Publié le 30 Jul 2025 | 146 vue(s)
Du 19 au 26 mars 2025, une vague de dialogue et d'engagement a traversé plusieurs localités minières de la Côte d'Ivoire. De Pakouabo à N’guessankro, en passant par Bonikro, Dabakala et Kiémou, une mission portée par le projet planetGOLD Côte d’Ivoire a marqué les esprits. Mais derrière cette dynamique, un acteur a discrètement, mais résolument, joué un rôle pivot : le Centre Africain pour la Santé Environnementale (CASE).
C’est sous la houlette du CASE, l’une des agences d’exécution du projet, que s’est déroulée une vaste consultation locale autour d’un outil stratégique : le Guide d’Aide à la Formalisation de l’Exploitation Minière Artisanale et à Petite Échelle (EMAPE). Plus qu’un simple document technique, ce guide représente un levier structurant pour tout un secteur, longtemps laissé aux marges de la réglementation et de la sécurité.
Écouter, comprendre, co-construire
Loin d’imposer des solutions venues d’en haut, la démarche adoptée par le CASE s’est voulue inclusive, participative et ancrée dans les réalités du terrain. À chaque étape, les artisans miniers, les chefs de village, les autorités locales et les femmes leaders ont été invités à s’exprimer, à partager leurs préoccupations, leurs expériences, mais aussi leurs attentes.
Ce sont ces voix, parfois longtemps ignorées, qui ont façonné le contenu du guide. Des propositions concrètes ont émergé : carte d’identification officielle pour les artisans miniers, protocoles d’accord communautaire avant toute activité d’extraction, sécurisation des sites et réhabilitation progressive des zones exploitées. Autant d’éléments qui témoignent d’une volonté partagée de passer d’une exploitation désordonnée à une pratique responsable.
Le CASE, en facilitateur avisé, a veillé à donner de l’espace à chaque acteur, tout en rappelant les impératifs environnementaux, sociaux et économiques que le projet porte.
Le CASE : Un acteur de terrain au service de l’intérêt collectif
L’implication du CASE ne se limite pas à une coordination logistique. Elle s’inscrit dans une vision transversale de la santé environnementale et du développement durable. Chaque échange, chaque débat, chaque recommandation collectée vient nourrir une stratégie nationale plus large : celle de la transition vers une exploitation minière propre, sécurisée, formalisée.
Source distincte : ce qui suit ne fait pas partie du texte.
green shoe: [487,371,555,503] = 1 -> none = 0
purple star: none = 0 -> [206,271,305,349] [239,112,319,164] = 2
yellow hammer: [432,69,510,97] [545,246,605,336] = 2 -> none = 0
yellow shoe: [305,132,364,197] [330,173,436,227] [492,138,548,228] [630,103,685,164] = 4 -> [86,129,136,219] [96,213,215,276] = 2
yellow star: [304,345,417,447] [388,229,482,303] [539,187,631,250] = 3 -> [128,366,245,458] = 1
En mettant en lumière des enjeux cruciaux comme la lutte contre le travail des enfants, l’amélioration de l’hygiène sur les sites ou encore la gestion des conflits communautaires, le CASE rappelle que la santé environnementale ne se limite pas aux questions sanitaires. Elle touche à la dignité des travailleurs, à la protection des communautés, à la préservation des terres et des ressources naturelles.
Vers un outil de référence nationale
L’étape suivante ? Un atelier national de validation, durant lequel le guide sera enrichi, consolidé, puis adopté comme document de référence pour le secteur de l’EMAPE. Là encore, le CASE jouera un rôle déterminant pour garantir que ce texte ne soit pas qu’un manuel théorique, mais un véritable outil d’action et de transformation sur le terrain.
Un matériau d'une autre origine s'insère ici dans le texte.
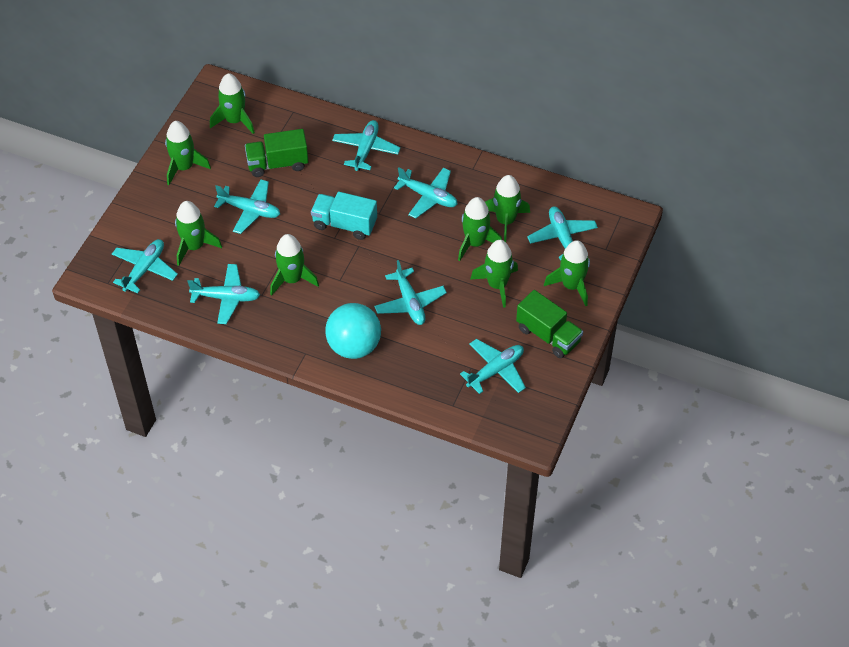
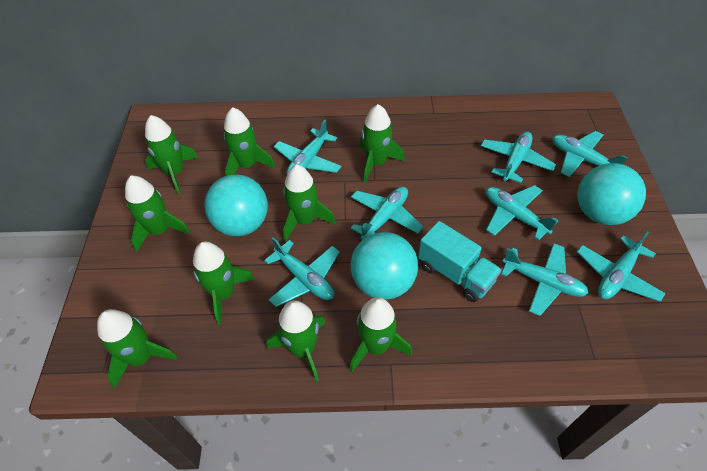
green rocket: [165,121,211,185] [175,201,222,266] [210,73,255,134] [270,234,319,296] [458,197,502,261] [470,240,518,308] [485,175,530,242] [544,240,590,307] = 8 -> [97,309,178,388] [125,176,190,252] [145,115,198,193] [193,242,255,324] [224,107,275,176] [267,300,325,381] [283,165,335,242] [350,297,412,372] [359,104,405,182] = 9
green truck: [245,129,308,177] [516,290,583,358] = 2 -> none = 0
turquoise ball: [325,303,381,359] = 1 -> [204,174,268,236] [351,232,418,300] [577,163,646,225] = 3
Une démarche à saluer, un engagement à poursuivre
Ce que cette mission révèle, au fond, c’est la force du dialogue local comme socle du changement national. Elle montre aussi qu’un acteur engagé comme le CASE peut réconcilier les impératifs de développement, de gouvernance environnementale et d’équité sociale.
Loin des discours techniques déconnectés, c’est dans la poussière des pistes, les échanges sous les manguiers et les regards confiants des hommes, des femmes et des jeunes, que se bâtit une nouvelle vision du secteur minier artisanal en Côte d’Ivoire.
Une vision portée, structurée et consolidée par le CASE.